→ ENTRIES SHOWN:
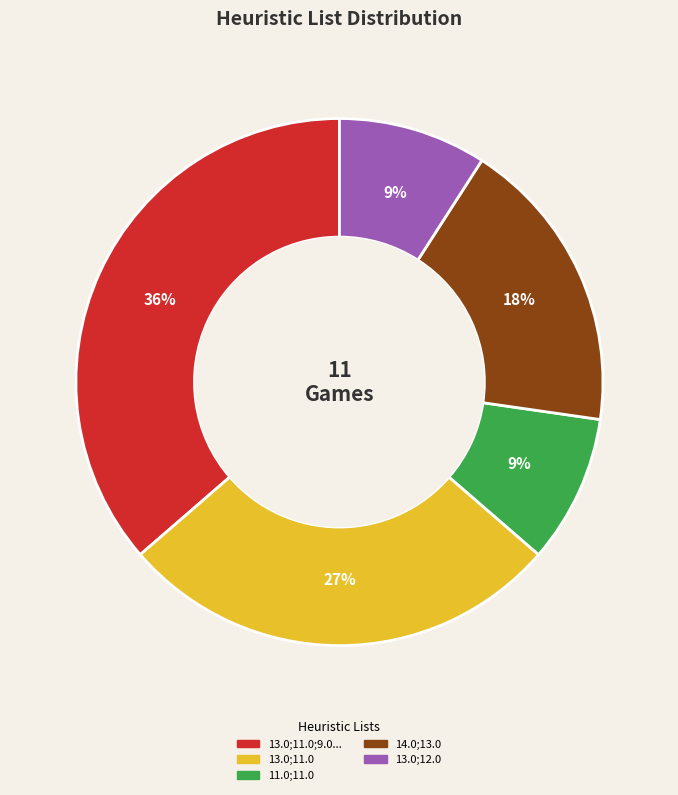

To the nearest percent, what is the average slice percentage?

20%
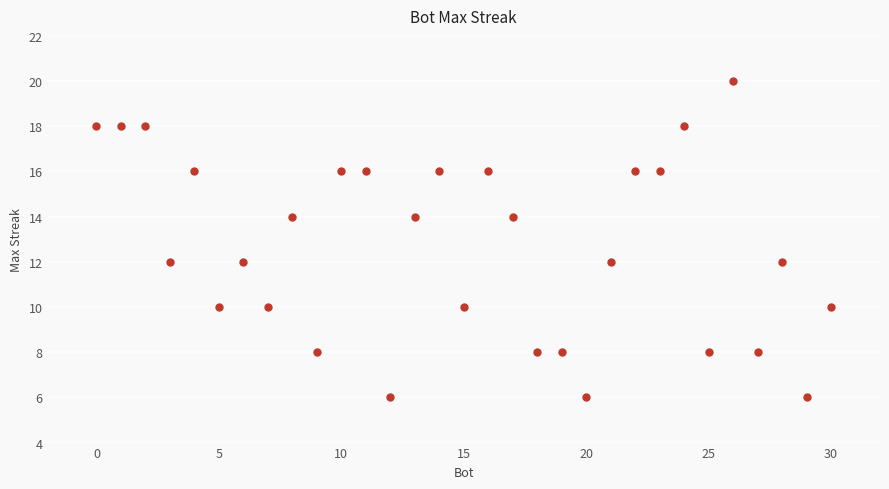

What is the range of X values (max minus min)?

30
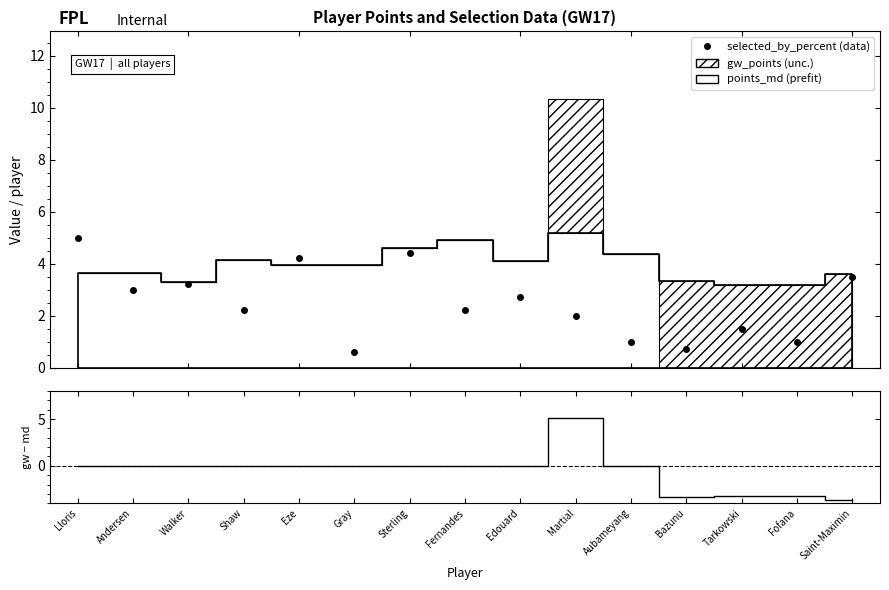

How many values in the selected_by_percent series exceed 2?

9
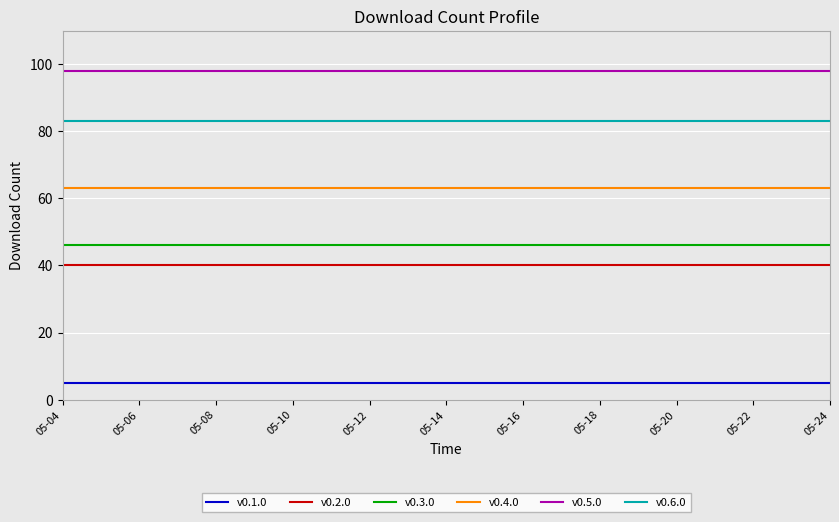

What is the minimum value shown in the chart?

5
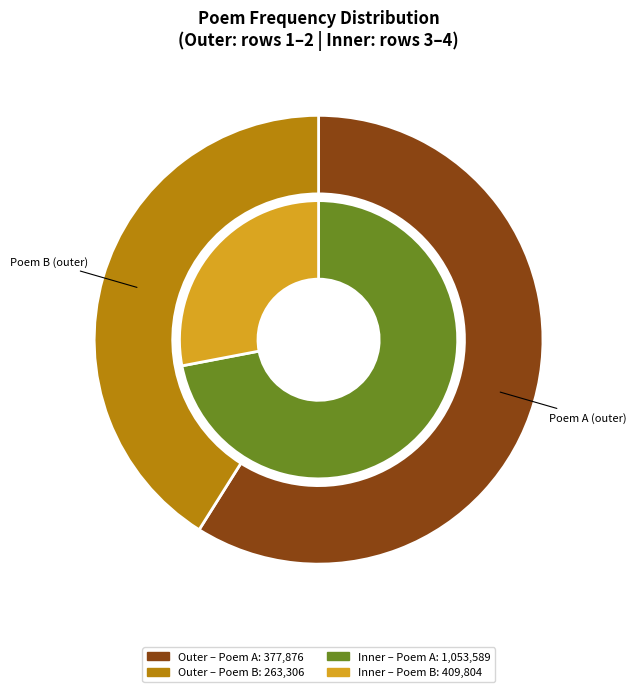

To the nearest percent, what is the average slice percentage?

50%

→ EXERCISE: Please update the lines above by replacing "slice percentage" with "share per slice" and changing nothing else. Omit the pictures from your answer.

→ WRITTEN RESPONSE:
To the nearest percent, what is the average share per slice?

20%

What is the range of X values (max minus min)?

30

How many values in the selected_by_percent series exceed 2?

9

What is the minimum value shown in the chart?

5

To the nearest percent, what is the average share per slice?

50%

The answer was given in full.